New Zealand’s prime minister-elect Jacinda Ardern is already taking steps towards reducing the country’s carbon footprint. She signed a coalition deal with NZ First in October, aiming to generate 100% of the country’s energy from renewable sources by 2035.

New Zealand is already one of the greenest countries in the world, sourcing over 80% of its energy for its 4.7 million people from renewable resources like hydroelectric, geothermal and wind. The majority of its electricity comes from hydro-power, which generated 60% of the country’s energy in 2016. Last winter, renewable generation peaked at 93%.

Now, Ardern is taking on the challenge of eliminating New Zealand’s remaining use of fossil fuels. One of the biggest obstacles will be filling in the gap left by hydropower sources during dry conditions. When lake levels drop, the country relies on gas and coal to provide energy. Eliminating fossil fuels will require finding an alternative source to avoid spikes in energy costs during droughts.

Business NZ’s executive director John Carnegie told Bloomberg he believes Ardern needs to balance her goals with affordability, stating, “It’s completely appropriate to have a focus on reducing carbon emissions, but there needs to be an open and transparent public conversation about the policies and how they are delivered.”
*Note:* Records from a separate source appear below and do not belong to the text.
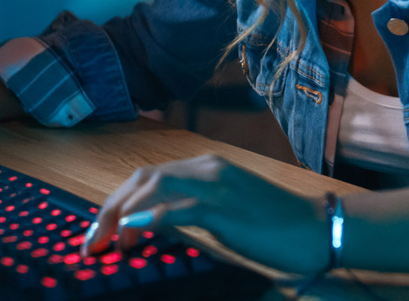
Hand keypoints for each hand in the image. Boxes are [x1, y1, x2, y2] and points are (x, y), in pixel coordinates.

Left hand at [81, 153, 328, 274]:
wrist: (315, 228)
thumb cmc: (273, 227)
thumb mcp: (224, 214)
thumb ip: (190, 211)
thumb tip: (153, 226)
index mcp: (206, 168)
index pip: (150, 176)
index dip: (120, 200)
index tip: (102, 231)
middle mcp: (206, 168)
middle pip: (144, 178)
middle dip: (111, 206)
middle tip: (92, 241)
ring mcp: (216, 184)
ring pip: (155, 187)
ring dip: (123, 213)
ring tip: (107, 242)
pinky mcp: (225, 206)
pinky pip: (181, 207)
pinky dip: (151, 217)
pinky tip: (133, 231)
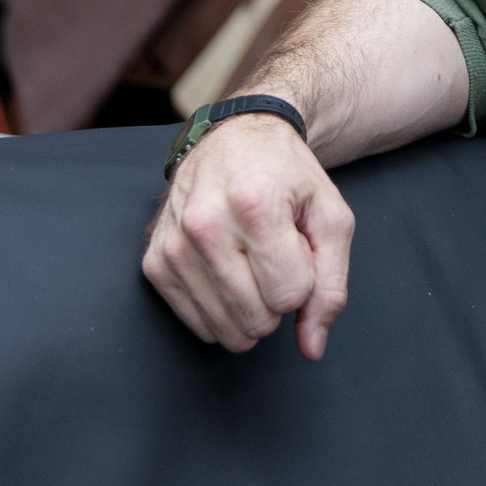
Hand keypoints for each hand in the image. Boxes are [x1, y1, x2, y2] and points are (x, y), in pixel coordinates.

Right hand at [142, 113, 353, 358]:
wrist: (235, 138)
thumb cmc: (288, 177)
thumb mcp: (330, 218)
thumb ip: (331, 286)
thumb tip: (312, 347)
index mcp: (255, 205)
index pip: (290, 295)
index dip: (304, 280)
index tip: (296, 249)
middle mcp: (204, 224)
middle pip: (257, 319)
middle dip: (277, 299)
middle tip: (274, 256)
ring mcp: (173, 245)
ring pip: (227, 331)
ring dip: (250, 308)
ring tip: (251, 262)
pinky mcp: (155, 263)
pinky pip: (198, 326)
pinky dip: (222, 310)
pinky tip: (227, 270)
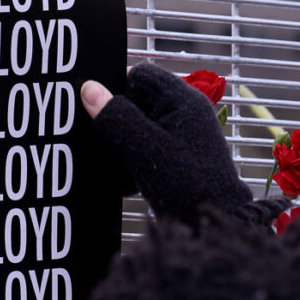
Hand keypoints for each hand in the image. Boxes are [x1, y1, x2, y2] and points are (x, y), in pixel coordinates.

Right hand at [80, 63, 287, 226]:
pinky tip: (121, 175)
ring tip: (110, 158)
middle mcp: (182, 113)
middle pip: (136, 101)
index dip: (115, 85)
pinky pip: (143, 147)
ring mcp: (178, 136)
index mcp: (182, 101)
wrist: (210, 225)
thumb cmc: (186, 183)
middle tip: (97, 135)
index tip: (92, 104)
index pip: (141, 75)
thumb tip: (89, 88)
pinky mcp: (172, 157)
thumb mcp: (145, 148)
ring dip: (120, 141)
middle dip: (114, 119)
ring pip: (136, 126)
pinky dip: (129, 158)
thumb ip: (116, 117)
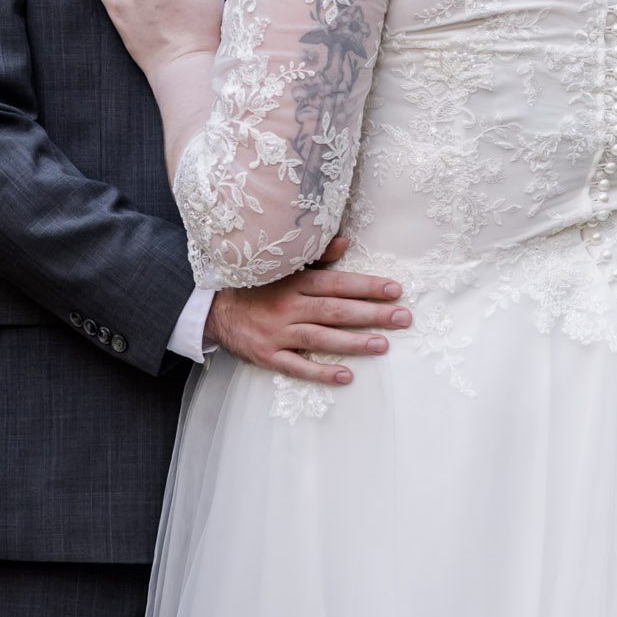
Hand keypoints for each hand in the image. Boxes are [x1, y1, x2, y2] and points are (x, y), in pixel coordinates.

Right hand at [207, 238, 412, 385]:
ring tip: (383, 345)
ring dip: (354, 342)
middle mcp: (288, 306)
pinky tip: (345, 375)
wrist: (214, 307)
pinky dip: (320, 372)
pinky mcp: (267, 355)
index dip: (368, 286)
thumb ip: (316, 255)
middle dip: (372, 314)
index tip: (395, 290)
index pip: (338, 283)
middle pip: (336, 311)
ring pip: (321, 338)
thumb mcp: (283, 265)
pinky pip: (297, 366)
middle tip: (403, 318)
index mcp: (295, 281)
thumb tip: (346, 241)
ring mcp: (278, 333)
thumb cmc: (256, 284)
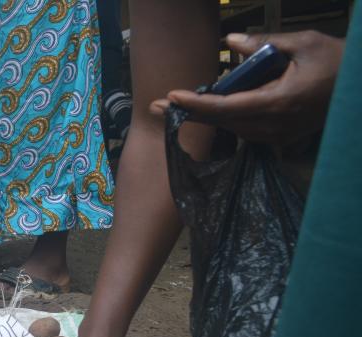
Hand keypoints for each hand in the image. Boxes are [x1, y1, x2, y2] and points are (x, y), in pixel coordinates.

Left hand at [151, 31, 344, 144]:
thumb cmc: (338, 62)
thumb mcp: (304, 43)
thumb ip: (265, 43)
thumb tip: (232, 41)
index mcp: (277, 103)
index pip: (226, 108)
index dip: (196, 105)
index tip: (170, 98)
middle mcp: (274, 126)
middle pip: (222, 122)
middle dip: (189, 113)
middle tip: (155, 106)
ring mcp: (279, 136)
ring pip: (233, 129)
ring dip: (206, 118)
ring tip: (176, 107)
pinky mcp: (284, 138)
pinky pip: (247, 132)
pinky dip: (227, 121)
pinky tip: (208, 112)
The coalition deal outlined a few steps towards achieving this, including investing more in solar, which currently only provides 0.1% of the country’s energy. Ardern’s plans also include switching the electricity grid to renewable energy, investing more funds into rail transport, and switching all government vehicles to green fuel within a decade.

Zero net emissions by 2050

Beyond powering the country’s electricity grid with 100% green energy, Ardern also wants to reach zero net emissions by 2050. This ambitious goal is very much in line with her focus on climate change throughout the course of her campaign. Environmental issues were one of her top priorities from the start, which increased her appeal with young voters and helped her become one of the youngest world leaders at only 37.

Reaching zero net emissions would require overcoming challenging issues like eliminating fossil fuels in vehicles. Ardern hasn’t outlined a plan for reaching this goal, but has suggested creating an independent commission to aid in the transition to a lower carbon economy.

She also set a goal of doubling the number of trees the country plants per year to 100 million, a goal she says is “absolutely achievable” using land that is marginal for farming animals.

Greenpeace New Zealand climate and energy campaigner Amanda Larsson believes that phasing out fossil fuels should be a priority for the new prime minister. She says that in order to reach zero net emissions, Ardern “must prioritize closing down coal, putting a moratorium on new fossil fuel plants, building more wind infrastructure, and opening the playing field for household and community solar.”

A worldwide shift to renewable energy

Addressing climate change is becoming more of a priority around the world and many governments are assessing how they can reduce their reliance on fossil fuels and switch to environmentally-friendly energy sources. Sustainable energy is becoming an increasingly profitable industry, giving companies more of an incentive to invest.

Ardern isn’t alone in her climate concerns, as other prominent world leaders like Justin Trudeau and Emmanuel Macron have made renewable energy a focus of their campaigns. She isn’t the first to set ambitious goals, either. Sweden and Norway share New Zealand’s goal of net zero emissions by 2045 and 2030, respectively.

Scotland already sources more than half of its electricity from renewable sources and aims to fully transition by 2020, while France announced plans in September to stop fossil fuel production by 2040. This would make it the first country to do so, and the first to end the sale of gasoline and diesel vehicles.

Many parts of the world still rely heavily on coal, but if these countries are successful in phasing out fossil fuels and transitioning to renewable resources, it could serve as a turning point. As other world leaders see that switching to sustainable energy is possible – and profitable – it could be the start of a worldwide shift towards environmentally-friendly energy.